As I mentioned in yesterday’s post, one of my personal tech topics that I want to explore in 2017 is data science.  For as long as I’ve known, I love data.  As a hobbyist in my teens, I was playing with Access and reporting on data.  I eventually migrated to Visual Basic talking to Access… which led to me taking an internship right out of high school where I was QAing data sheets and working with a contractor on an app that was migrating an Access database to a VB front end and SQL Server back end.  That contractor saw my curiosity and excitement around data, and he introduced me to the Oracle database administrator.  Fast forward into my career – lots of fun writing data reports in Crystal Reports and SQL Server Reporting Services and wearing the database administrator hat over many versions of SQL Server!  Moving right along, I end up writing and supporting web applications that talk to SQL Server back ends.  Nowadays, I’m working at The Software Guild, writing database curriculum for both C# and Java cohorts and encouraging our apprentices to explore databases – amongst other topics.  I get to play with SQL Server and MySQL.

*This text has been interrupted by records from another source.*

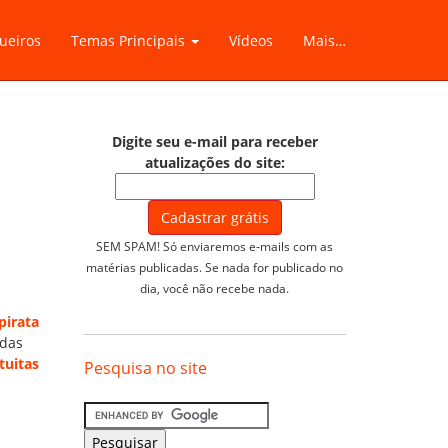
ueiros
Temas Principais
Vídeos
Mais…
Digite seu e-mail para receber
atualizações do site:
SEM SPAM! Só enviaremos e-mails com as
matérias publicadas. Se nada for publicado no
dia, você não recebe nada.
pirata
idas
tuitas
Pesquisa no site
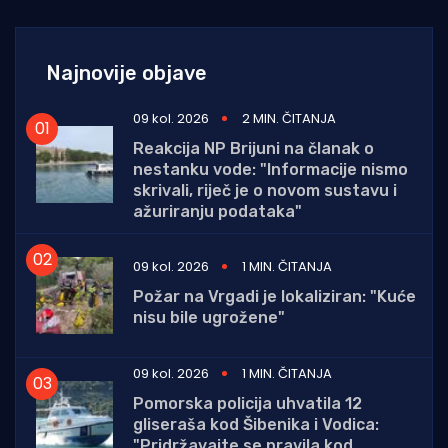
Najnovije objave
09 kol. 2026
2 MIN. ČITANJA
Reakcija NP Brijuni na članak o
nestanku vode: "Informacije nismo
skrivali, riječ je o novom sustavu i
ažuriranju podataka"
09 kol. 2026
1 MIN. ČITANJA
Požar na Vrgadi je lokaliziran: "Kuće
nisu bile ugrožene"
09 kol. 2026
1 MIN. ČITANJA
Pomorska policija uhvatila 12
gliseraša kod Šibenika i Vodica:
"Pridržavajte se pravila kod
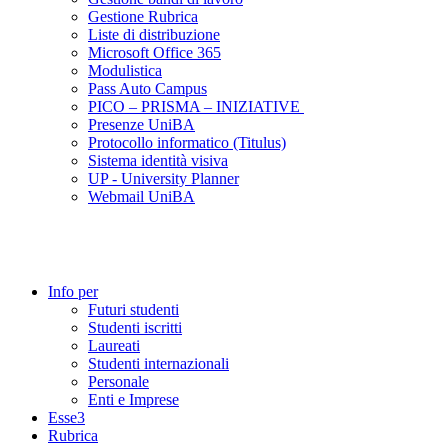
Gestione Rubrica
Liste di distribuzione
Microsoft Office 365
Modulistica
Pass Auto Campus
PICO – PRISMA – INIZIATIVE
Presenze UniBA
Protocollo informatico (Titulus)
Sistema identità visiva
UP - University Planner
Webmail UniBA
Info per
Futuri studenti
Studenti iscritti
Laureati
Studenti internazionali
Personale
Enti e Imprese
Esse3
Rubrica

However, as much as I get to play with these tools and data, I’ve been more curious about the topic that is getting a lot of talk – data science.  One of my friends asked what we wanted to learn more about in 2017, and when I mentioned data science, another friend asked if I had met Matthew Renze yet.  While I hadn’t crossed paths with him at that point, I was curious.  He linked me to his courses, which gave me an idea of what to expect with the pre-compiler.  Most of all, I was looking forward to a day of data science at CodeMash, hoping to see what all the talk was about.

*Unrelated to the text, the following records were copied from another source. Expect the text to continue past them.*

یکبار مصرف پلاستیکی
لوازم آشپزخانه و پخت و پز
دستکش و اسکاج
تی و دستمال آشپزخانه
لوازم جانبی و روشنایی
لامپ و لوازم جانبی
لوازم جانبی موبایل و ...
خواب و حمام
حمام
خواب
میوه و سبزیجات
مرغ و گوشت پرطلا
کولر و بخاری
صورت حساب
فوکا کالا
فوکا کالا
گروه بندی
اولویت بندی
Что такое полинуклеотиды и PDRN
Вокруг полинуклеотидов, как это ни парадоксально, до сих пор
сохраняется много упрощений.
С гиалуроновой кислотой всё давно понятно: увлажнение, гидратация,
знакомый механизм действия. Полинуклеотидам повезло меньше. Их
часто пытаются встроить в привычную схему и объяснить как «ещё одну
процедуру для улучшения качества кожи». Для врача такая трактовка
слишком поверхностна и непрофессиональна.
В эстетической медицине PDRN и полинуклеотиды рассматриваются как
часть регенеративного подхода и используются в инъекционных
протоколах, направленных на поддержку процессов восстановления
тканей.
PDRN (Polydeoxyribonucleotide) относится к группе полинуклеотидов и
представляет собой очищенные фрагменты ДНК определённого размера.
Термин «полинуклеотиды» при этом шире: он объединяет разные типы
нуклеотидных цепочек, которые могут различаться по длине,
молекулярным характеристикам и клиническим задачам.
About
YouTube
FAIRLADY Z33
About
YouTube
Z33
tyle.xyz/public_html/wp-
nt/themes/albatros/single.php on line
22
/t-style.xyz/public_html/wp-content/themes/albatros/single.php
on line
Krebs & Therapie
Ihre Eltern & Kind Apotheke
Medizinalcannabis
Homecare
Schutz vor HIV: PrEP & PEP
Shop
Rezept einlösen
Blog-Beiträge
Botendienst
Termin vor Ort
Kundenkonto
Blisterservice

Pre-compiler – Practical Data Science with R

With a name like “practical data science”, I went into the pre-compiler expecting how to work with R and put it in practice.  The name of the pre-compiler workshop set the expectations for me quite clearly.  Reading the abstract and the pre-reqs for it, everything was spelled out enough for me to have reasonable expectations going into it.

R and RStudio

In this Practical Data Science with R workshop, we learned about the R language and used RStudio to run through labs on various topics in data science.  I really enjoyed Matthew’s storytelling, weaving a story around a fictitious guy’s ridiculous idea for a space western musical movie.  We played with a movies dataset for many of our labs, looking at the data and seeing why this guy’s musical idea was a bit ridiculous and unwise. For some other labs, we also played with iris data.

Looking at the R language, it made sense to me.  Everything being treated as a vector… I had seen that in other languages before, so it didn’t seem foreign.  The arrows of assignment reminded me of lambda syntax in Java and C#… oh arrows and lambdas and assignments… again, it seemed familiar enough.  The indexing with the ranges reminded me of my adventures with Ruby Koans of CodeMashes past.    Even now, as I recap this, I am realizing that some of the familiarity is due to my past background – surviving engineering and math statistics courses using MATLAB and Maple.  In fact, during the workshop, I mentioned to my friend Victor that I wish I had this mentality back then, as my advanced math classes may have been more tolerable back then.  Playing with R reminded me of how much I love analyzing data and building out visualizations.

R in Visual Studio

In the workshop, Matthew Renze mentioned that you could also run these things in Visual Studio.  Of course, I couldn’t resist – running a new language for me in a tool I am quite familiar with!  I installed R Tools for Visual Studio and ran through the labs from today in Visual Studio.  I really like that the Ctrl-Enter to execute code in RStudio carried over into Visual Studio.  The visualizations were neat to see when I ran them in Visual Studio.

Inspiration to Play More

After sitting through the data science workshop today, I realized a lot about myself and my love of data.  I realize that my love of data really hasn’t changed in the past couple decades – I really do enjoy seeing what all is in a database, how the data relates, the various trends, cleaning it up, understanding why there are certain trends and what the outliers may indicate.  While I had a quick flashback to younger me not happy in my classes in college that introduced the concepts, I realized that I still like the visualizations and calculations, and with the right teachers, things aren’t as bad as they once seemed.  Playing with data makes me excited, and today’s workshop reaffirmed that.

This really confirmed – 2017 will be my year to have fun with data science.